Exercise prompt: Would you print the data below exactly, leaving out every picture?
Data Start Marker
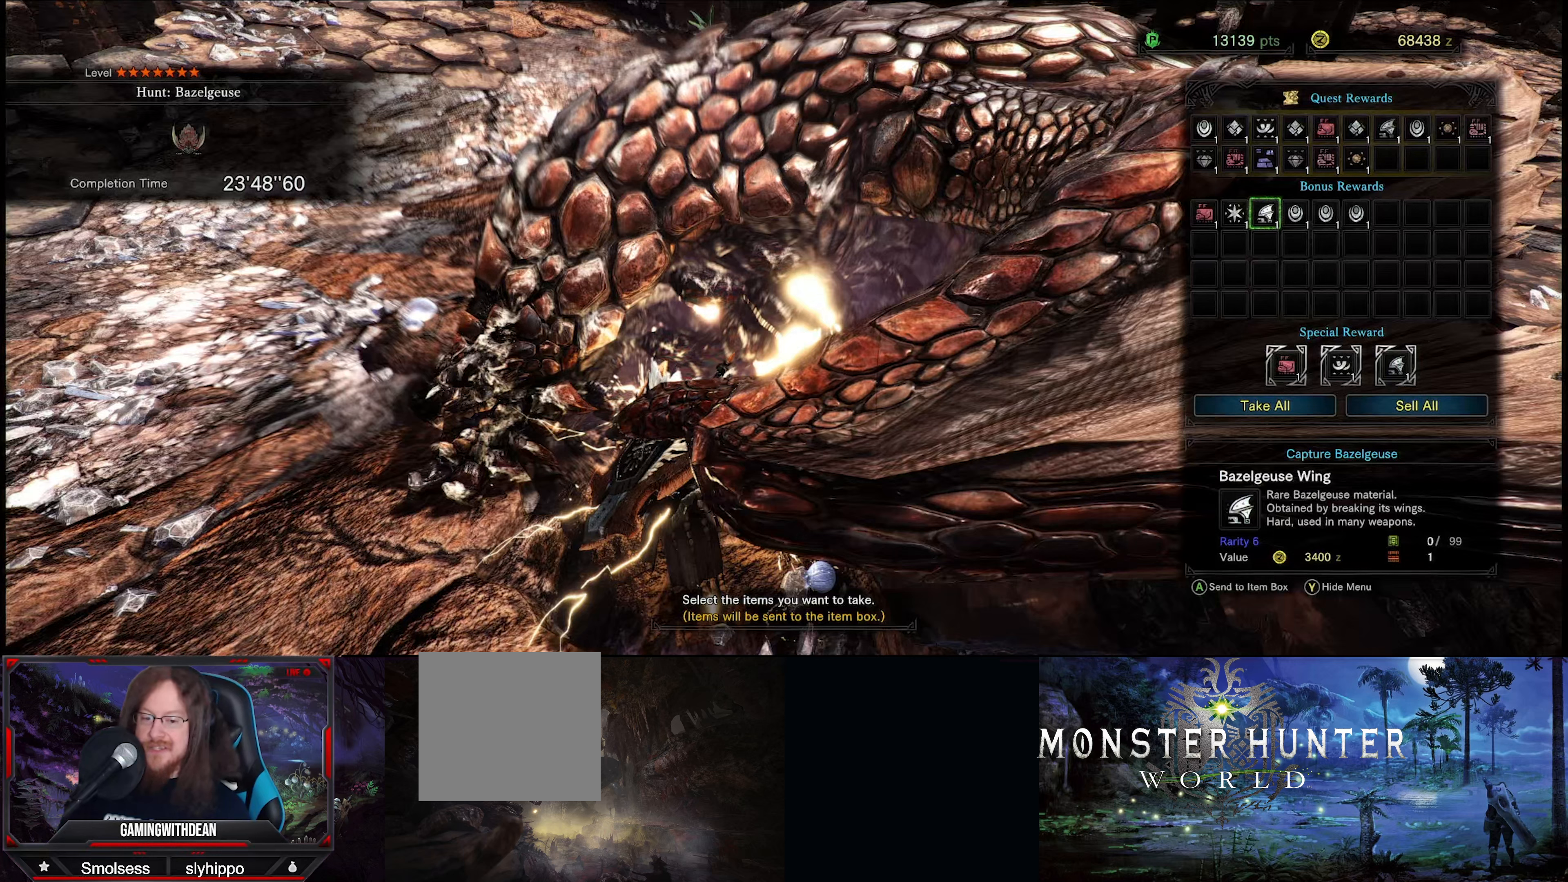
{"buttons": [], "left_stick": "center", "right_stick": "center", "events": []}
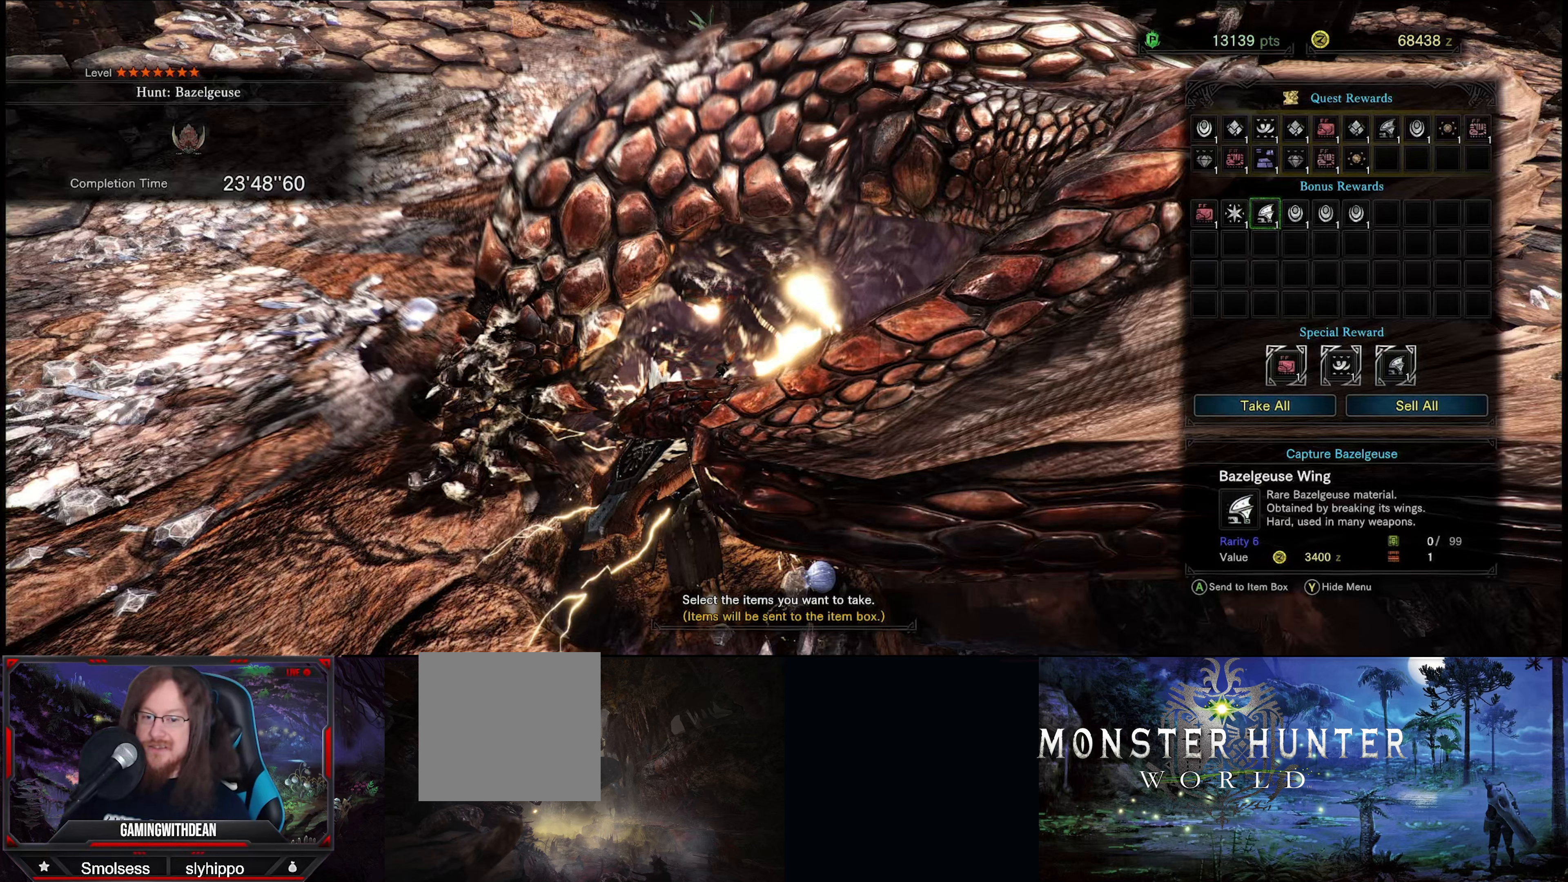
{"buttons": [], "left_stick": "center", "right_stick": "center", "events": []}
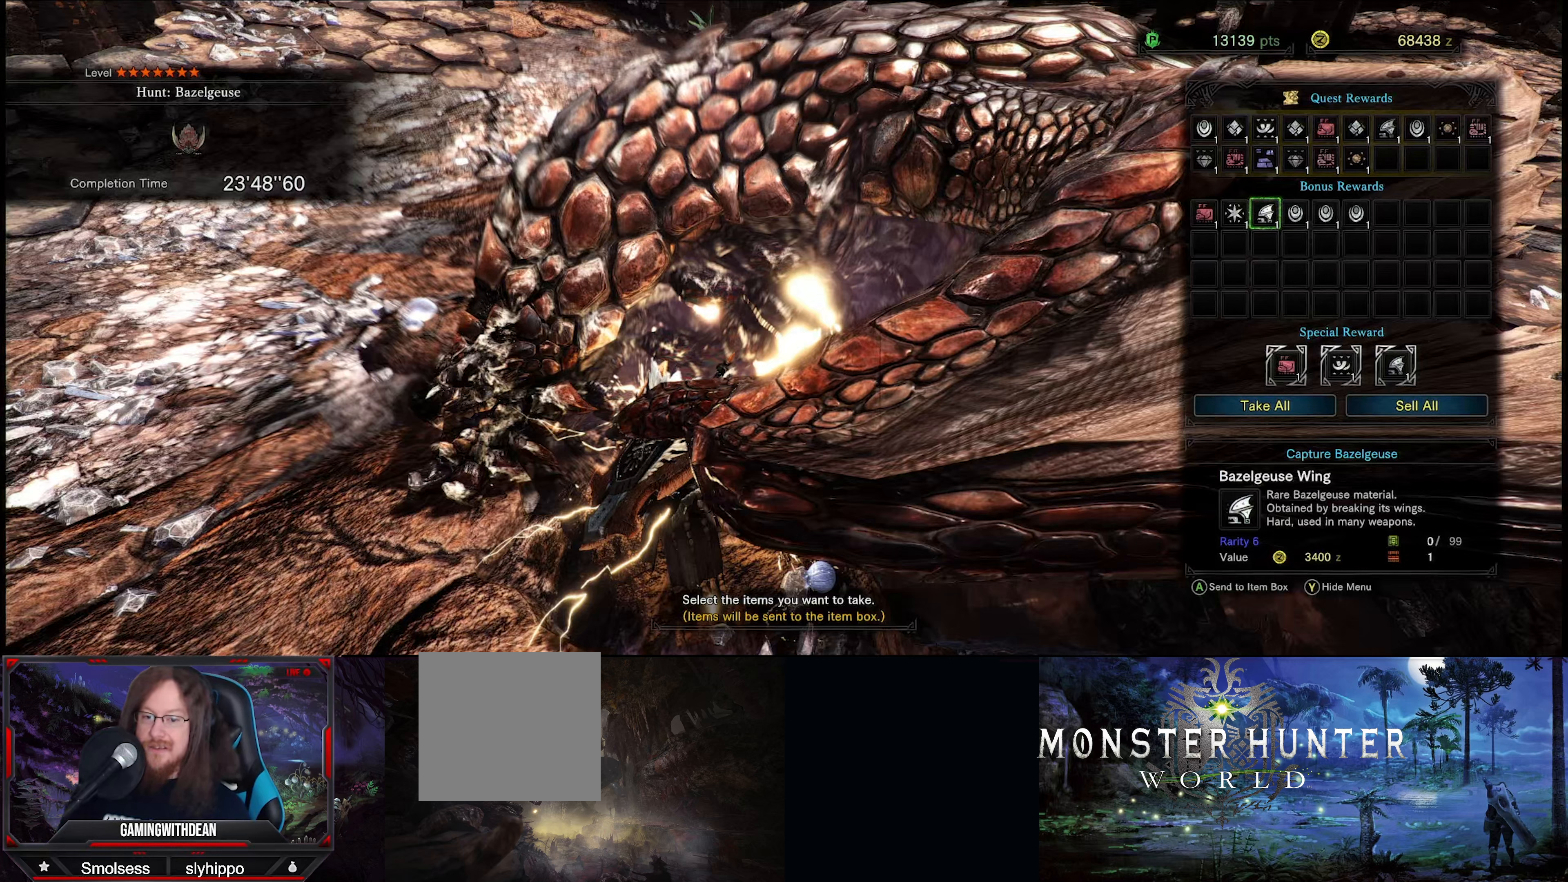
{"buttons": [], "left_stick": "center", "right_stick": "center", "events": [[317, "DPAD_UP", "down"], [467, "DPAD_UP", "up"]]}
Data End Marker
Task answer:
{"buttons": [], "left_stick": "center", "right_stick": "center", "events": []}
{"buttons": [], "left_stick": "center", "right_stick": "center", "events": []}
{"buttons": [], "left_stick": "center", "right_stick": "center", "events": [[317, "DPAD_UP", "down"], [467, "DPAD_UP", "up"]]}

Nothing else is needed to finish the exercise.